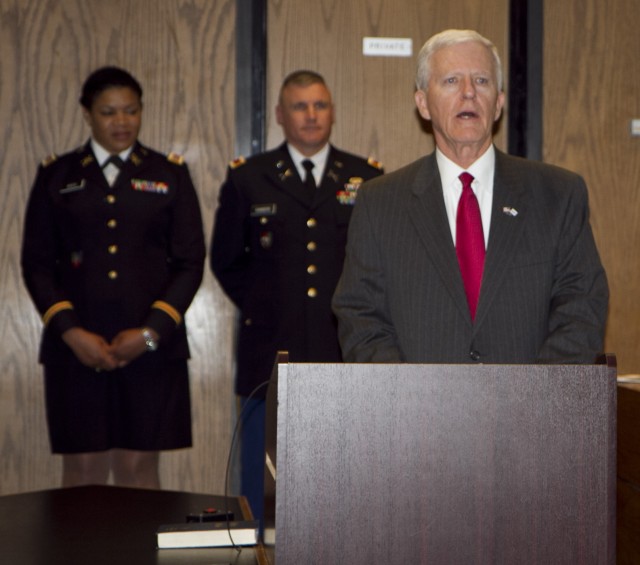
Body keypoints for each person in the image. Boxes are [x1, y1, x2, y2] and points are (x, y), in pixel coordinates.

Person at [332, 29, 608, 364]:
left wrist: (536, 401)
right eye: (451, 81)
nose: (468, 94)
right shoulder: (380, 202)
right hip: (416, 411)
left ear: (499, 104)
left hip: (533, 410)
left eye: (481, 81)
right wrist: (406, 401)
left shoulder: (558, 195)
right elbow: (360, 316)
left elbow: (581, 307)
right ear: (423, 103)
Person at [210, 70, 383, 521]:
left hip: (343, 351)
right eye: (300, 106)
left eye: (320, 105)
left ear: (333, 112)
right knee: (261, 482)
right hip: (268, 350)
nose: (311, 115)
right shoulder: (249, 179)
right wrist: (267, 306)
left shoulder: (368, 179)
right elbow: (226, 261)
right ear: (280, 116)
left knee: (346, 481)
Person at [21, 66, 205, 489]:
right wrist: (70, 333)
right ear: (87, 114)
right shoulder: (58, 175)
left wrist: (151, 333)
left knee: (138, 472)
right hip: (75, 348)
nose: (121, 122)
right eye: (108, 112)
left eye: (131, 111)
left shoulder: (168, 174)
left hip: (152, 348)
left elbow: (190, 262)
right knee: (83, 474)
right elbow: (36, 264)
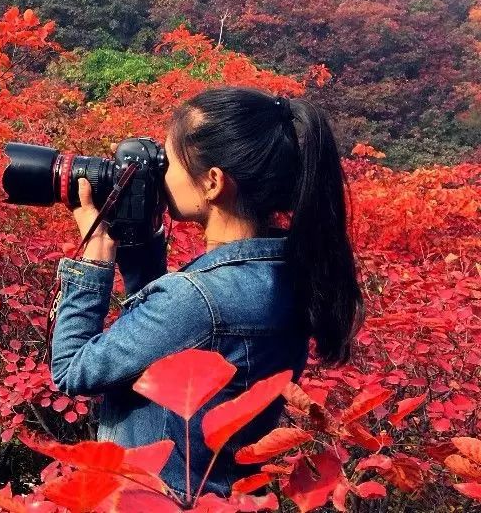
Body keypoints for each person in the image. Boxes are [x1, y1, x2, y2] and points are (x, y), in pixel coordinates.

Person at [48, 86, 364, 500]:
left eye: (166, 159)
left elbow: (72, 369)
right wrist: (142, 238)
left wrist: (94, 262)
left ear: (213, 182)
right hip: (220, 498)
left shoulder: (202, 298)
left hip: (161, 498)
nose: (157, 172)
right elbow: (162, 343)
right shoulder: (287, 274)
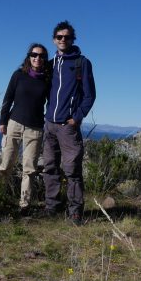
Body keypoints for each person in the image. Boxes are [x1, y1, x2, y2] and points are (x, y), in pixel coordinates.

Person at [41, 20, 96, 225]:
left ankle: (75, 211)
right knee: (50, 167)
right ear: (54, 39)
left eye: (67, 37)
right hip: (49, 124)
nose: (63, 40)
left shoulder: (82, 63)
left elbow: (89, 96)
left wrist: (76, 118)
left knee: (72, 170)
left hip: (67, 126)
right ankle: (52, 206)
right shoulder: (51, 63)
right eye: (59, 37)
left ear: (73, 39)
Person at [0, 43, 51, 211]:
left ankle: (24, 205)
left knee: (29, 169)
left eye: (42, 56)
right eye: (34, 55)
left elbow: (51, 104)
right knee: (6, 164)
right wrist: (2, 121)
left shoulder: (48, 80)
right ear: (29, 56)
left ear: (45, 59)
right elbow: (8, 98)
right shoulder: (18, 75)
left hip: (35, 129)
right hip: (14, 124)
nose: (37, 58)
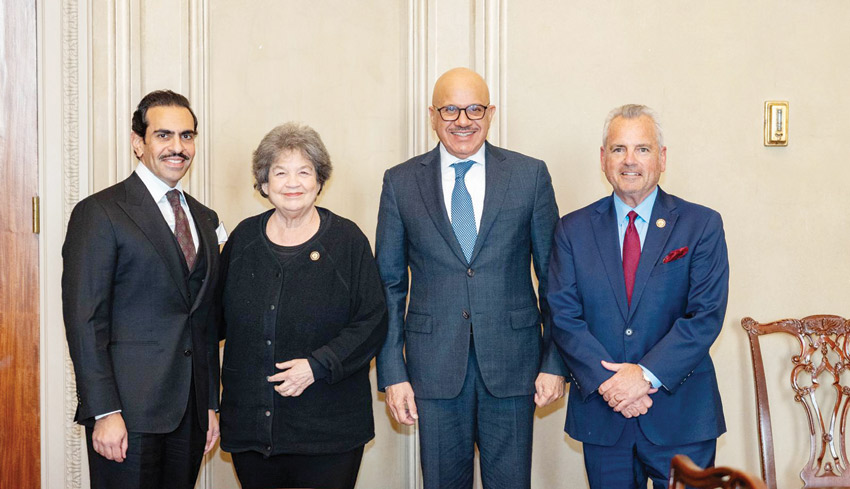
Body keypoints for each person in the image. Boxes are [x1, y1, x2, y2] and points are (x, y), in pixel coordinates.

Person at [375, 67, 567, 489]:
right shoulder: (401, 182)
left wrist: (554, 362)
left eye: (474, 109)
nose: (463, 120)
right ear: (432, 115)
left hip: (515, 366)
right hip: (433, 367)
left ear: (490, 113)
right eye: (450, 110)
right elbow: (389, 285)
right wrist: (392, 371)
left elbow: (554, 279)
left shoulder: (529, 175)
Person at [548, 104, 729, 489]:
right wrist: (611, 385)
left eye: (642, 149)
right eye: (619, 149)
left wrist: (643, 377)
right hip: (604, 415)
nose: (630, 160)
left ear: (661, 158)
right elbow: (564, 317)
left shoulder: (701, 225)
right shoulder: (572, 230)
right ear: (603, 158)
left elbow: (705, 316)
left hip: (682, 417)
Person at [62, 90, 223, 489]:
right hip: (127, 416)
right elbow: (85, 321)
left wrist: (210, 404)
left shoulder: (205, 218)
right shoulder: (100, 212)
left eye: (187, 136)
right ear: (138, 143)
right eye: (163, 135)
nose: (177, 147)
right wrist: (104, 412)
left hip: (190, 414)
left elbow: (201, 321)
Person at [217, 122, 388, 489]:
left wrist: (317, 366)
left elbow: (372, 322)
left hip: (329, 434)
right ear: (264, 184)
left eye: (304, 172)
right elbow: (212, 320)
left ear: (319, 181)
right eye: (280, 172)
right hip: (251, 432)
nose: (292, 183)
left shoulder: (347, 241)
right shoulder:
☆ ☆ ☆ ☆
Your assignment: From the line that contains "left eye: (642, 149)" through the last line of the records above, copy every line exactly and leave out the rest.

Exercise response:
left eye: (642, 149)
right eye: (619, 149)
left wrist: (643, 377)
right hip: (604, 415)
nose: (630, 160)
left ear: (661, 158)
right elbow: (564, 317)
left shoulder: (701, 225)
right shoulder: (572, 230)
right ear: (603, 158)
left elbow: (705, 316)
left hip: (682, 417)
Person at [62, 90, 223, 489]:
right hip: (127, 416)
right elbow: (85, 321)
left wrist: (210, 404)
left shoulder: (205, 218)
right shoulder: (100, 212)
left eye: (187, 136)
right ear: (138, 143)
right eye: (163, 135)
nose: (177, 147)
right wrist: (104, 412)
left hip: (190, 414)
left elbow: (201, 321)
Person at [217, 122, 388, 489]:
left wrist: (317, 366)
left elbow: (372, 322)
left hip: (329, 434)
right ear: (264, 184)
left eye: (304, 172)
right elbow: (212, 320)
left ear: (319, 181)
right eye: (280, 172)
right hip: (251, 432)
nose: (292, 183)
left shoulder: (347, 241)
right shoulder:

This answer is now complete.